• _WHAT THE TASK REQUIRES_: Where a picture appears, skip it; print everything else in the records exactly as it stands.

'''

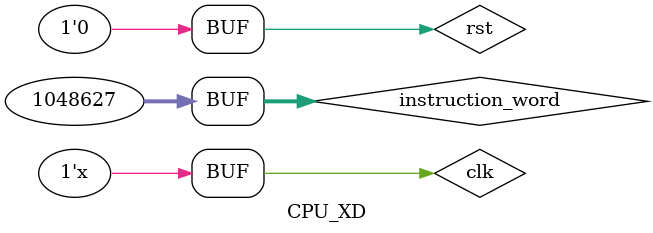
<source format=v>
`timescale 1ns / 1ps


module CPU_XD;

	// Inputs
	reg clk;
	reg rst;
	reg [31:0] instruction_word;

	// Outputs
	wire [31:0] Addition_result;
	wire [25:0] Control_unit_output;
	wire [4:0] A_ADDRESS;
	wire RF_WRITING;
	wire [31:0] Alu_Result;
	// Instantiate the Unit Under Test (UUT)
	DataPath uut (
		.clk(clk), 
		.rst(rst), 
		.Addition_result(Addition_result), 
		.instruction_word(instruction_word), 
		.Control_unit_output(Control_unit_output), 
		.A_ADDRESS(A_ADDRESS),
		.RF_WRITING(RF_WRITING),
		.Alu_Result(Alu_Result)
	);
always#5 clk = ~clk;
	initial begin
		// Initialize Inputs
		clk = 0;
		rst = 1;
		instruction_word = 0;

		// Wait 100 ns for global reset to finish
		#100;
		rst = 0;
		#10;
		instruction_word = 32'b00000000000100000111000010010011;
		#10;
		instruction_word =  32'b00000000000100000111000010010011;
		#10;
		instruction_word =  32'b00000000000100001111000000010011;
		#10;
      instruction_word =  32'b00000000000100000000000000110011;
		#10;
		// Add stimulus here

	end
      
endmodule


</source>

'''

• _FINISHED EXERCISE_:
<source format=v>
`timescale 1ns / 1ps


module CPU_XD;

	// Inputs
	reg clk;
	reg rst;
	reg [31:0] instruction_word;

	// Outputs
	wire [31:0] Addition_result;
	wire [25:0] Control_unit_output;
	wire [4:0] A_ADDRESS;
	wire RF_WRITING;
	wire [31:0] Alu_Result;
	// Instantiate the Unit Under Test (UUT)
	DataPath uut (
		.clk(clk), 
		.rst(rst), 
		.Addition_result(Addition_result), 
		.instruction_word(instruction_word), 
		.Control_unit_output(Control_unit_output), 
		.A_ADDRESS(A_ADDRESS),
		.RF_WRITING(RF_WRITING),
		.Alu_Result(Alu_Result)
	);
always#5 clk = ~clk;
	initial begin
		// Initialize Inputs
		clk = 0;
		rst = 1;
		instruction_word = 0;

		// Wait 100 ns for global reset to finish
		#100;
		rst = 0;
		#10;
		instruction_word = 32'b00000000000100000111000010010011;
		#10;
		instruction_word =  32'b00000000000100000111000010010011;
		#10;
		instruction_word =  32'b00000000000100001111000000010011;
		#10;
      instruction_word =  32'b00000000000100000000000000110011;
		#10;
		// Add stimulus here

	end
      
endmodule


</source>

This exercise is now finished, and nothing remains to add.